Gesellschaftliche Ungleichheit gefährdet die Demokratie

Für Tony Judt muss unter all den konkurrierenden und nur partiell miteinander zu vereinbarenden Zielen, die von der Politik angestrebt werden, an oberster Stelle der Abbau von Ungleichheit in einer Gesellschaft stehen. Er glaubt, dass bei dauerhafter Ungleichheit alle anderen erstrebenswerten Ziele viel schwerer zu erreichen sind. Die Armen und Benachteiligten der Welt können momentan kaum Gerechtigkeit erwarten. Tony Judt präzisiert: „Sie haben keinen Zugang zu medizinischer Versorgung, sie haben eine geringere Lebenserwartung und weniger Entfaltungsmöglichkeiten. Sie haben keine gute Schulbildung, aber ohne Schulbildung können sie nicht auf einen halbwegs sicheren Arbeitsplatz hoffen und schon gar nicht am kulturellen Leben ihrer Gesellschaft teilnehmen.“

Eine harmonische Gesellschaft entsteht nur durch die Zügelung der Selbstsucht

Ungleichheit ist laut Tony Judt aber nicht nur ein technisches Problem. Sie ist außerdem der Ausdruck von mangelndem sozialem Zusammenhalt in einer Gesellschaft, in der sich die Eliten abschotten und das Prekariat ausgegrenzt wird. Tony Judt klagt an: „Das ist das Übel unserer Zeit und die größte Gefahr für die innere Stabilität jeder Demokratie. In grotesk ungerechten Gesellschaften geht auf Dauer jede Brüderlichkeit verloren.“ Eigentlich müssten die Politiker wissen, dass Ungleichheit nicht nur moralisch fragwürdig ist, sondern auch Ineffizienz befördert.

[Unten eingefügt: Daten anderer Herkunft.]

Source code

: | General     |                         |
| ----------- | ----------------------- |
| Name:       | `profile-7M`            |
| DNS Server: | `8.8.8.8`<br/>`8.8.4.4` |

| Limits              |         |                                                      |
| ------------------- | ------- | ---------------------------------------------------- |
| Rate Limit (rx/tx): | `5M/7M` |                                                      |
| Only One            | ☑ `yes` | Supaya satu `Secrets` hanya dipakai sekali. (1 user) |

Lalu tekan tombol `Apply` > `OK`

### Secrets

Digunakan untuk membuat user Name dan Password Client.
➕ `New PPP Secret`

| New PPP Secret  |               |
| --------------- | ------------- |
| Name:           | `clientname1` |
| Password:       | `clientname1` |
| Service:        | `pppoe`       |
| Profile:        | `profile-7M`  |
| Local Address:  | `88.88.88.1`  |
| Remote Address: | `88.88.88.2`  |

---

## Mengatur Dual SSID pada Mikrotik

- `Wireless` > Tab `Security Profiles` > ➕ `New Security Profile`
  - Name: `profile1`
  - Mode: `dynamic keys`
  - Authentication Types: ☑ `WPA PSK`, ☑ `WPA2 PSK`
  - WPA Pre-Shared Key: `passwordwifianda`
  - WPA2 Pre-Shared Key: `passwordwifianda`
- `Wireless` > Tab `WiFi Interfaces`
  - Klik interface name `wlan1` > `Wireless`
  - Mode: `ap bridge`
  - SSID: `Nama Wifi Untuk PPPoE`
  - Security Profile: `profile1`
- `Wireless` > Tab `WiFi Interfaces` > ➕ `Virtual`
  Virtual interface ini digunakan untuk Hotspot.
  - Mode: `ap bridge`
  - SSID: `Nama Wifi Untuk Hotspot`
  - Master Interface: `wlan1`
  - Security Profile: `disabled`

Tony Judt glaubt, dass Egoismus anstrengend ist. Eine Erklärung dafür sieht er in der Beliebtheit der Gated Communities. Die ihn ihnen hinter hohen Mauern lebenden Privilegierten wollen hier nicht an ihr Elitedasein erinnert werden, da dieses einen zweifelhaften Beigeschmack hat. Tony Judt empfiehlt diesen unguten Trend umzukehren und zitiert Adam Smith: „In einer Gesellschaft kann nur dann jene Harmonie der Empfindungen und Effekte in den Menschen entstehen, wenn wir unseren wohlwollenden Neigungen freien Lauf lassen und unsere Selbstsucht zügeln.“

Gleichheit verringert Neid und Groll

Jede Gemeinschaft sollte sich gemäß Tony Judt auf ein Gefühl der Zusammengehörigkeit und des gegenseitigen Vertrauens stützen. Er erklärt: „Gemeinsam ein Ziel zu verfolgen ist außerordentlich befriedigend – ob im Mannschaftssport oder in einer Berufsarmee. Die zersetzenden Folgen von Neid und Groll, die in erkennbar ungleichen Gesellschaften zu beobachten sind, würden bei größerer Gleichheit deutlich verringert.“ Tony Judt führt als Beispiele an, dass in egalitären Gesellschaften die Gefängnispopulation geringer und das Bildungsniveau höher ist.

Einiges weist gemäß Tony Judt sogar darauf hin, dass sogar die Wohlhabenden in ungleichen Gesellschaften zufriedener wären, wenn die Kluft zwischen Arm und Reich deutlich geringer wäre. Tony Judt erklärt: „Sie würden sich sicherer fühlen. Aber mehr noch: unter Nachbarn zu leben, deren Existenzbedingungen ein ständiger Vorwurf sind, ist für Begüterte nicht angenehm.“ Dazu gilt die Faustregel: Wenn eine Gesellschaft den Benachteiligten bessere Chancen gibt, verringert dies nicht die Aussichten der ohnehin Bessergestellten.